Parenting is full of tough choices, but some choices are pretty easy: we always use seat belts, we insist on a helmet, and we vaccinate our kids. Unless, of course, we live on the westside of Los Angeles County, where vaccinating doesn’t make “instinctive” sense. Wait, what?
Apparently, parents within L.A.’s wealthiest communities have a big problem vaccinating their kids against life-threatening diseases on the basis of “a diffuse constellation of unproven anxieties, from allergies and asthma to eczema and seizures,” according to Hollywood Reporter’s Gary Baum.
Come on, my fellow Angelenos, just because you heard through the private-school grapevine that some vaccine somewhere caused some reaction this one time, doesn’t make life-saving vaccines any less safe or effective.
The Atlantic reports that school vaccination rates within exclusive Westside neighborhoods have dropped to alarmingly low levels, while cases of preventable illnesses such as whooping cough and measles have reached endemic levels. Reporter Olga Khazan goes on to say, “A community can only be protected when 92 percent or more of a population is immunized, and many of L.A.’s elementary schools are dipping far below that number.

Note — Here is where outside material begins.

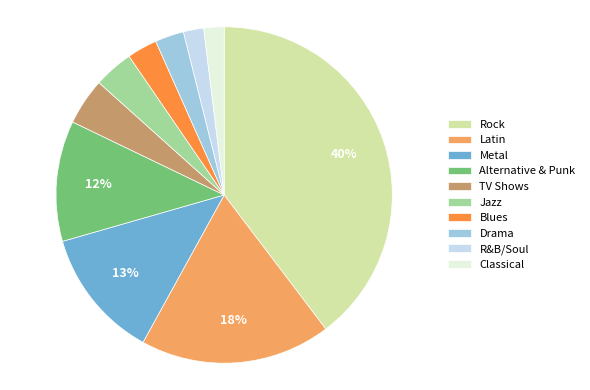

True or false: Alternative & Punk accounts for 23% of the total.

False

These parents aren’t just risking their own kids’ health, they’re risking everyone’s.” Grrrrrrreat. As if a catastrophic water shortage and the impending threat of “The Big One” weren’t enough for us SoCal parents to worry about.
Before the privileged attempt to absolve themselves of something as realistic or unattractive as raging communicable disease, let it be known that according to the Centers for Disease Control, measles cases have reached a 20-year record high. You know who we have to thank for at least half of measles’ breakout role within our community? California’s unvaccinated patients. Some City of Angels.
Allow me to speak for a moment to my fellow L.A. parents in a language we both understand:
DUDE, get over yourselves and vaccinate your kids. No amount of super-organic immunity booster in your kid’s green smoothie is going to protect them or the community at large from devastating illness. No essential oil or chakra balance session is going to do it either. Put down your iPhone 6, cancel your aerial yoga class, reschedule your raw food lunch, and TCB like a responsible parent and citizen of the human race. Vaxx is the new black.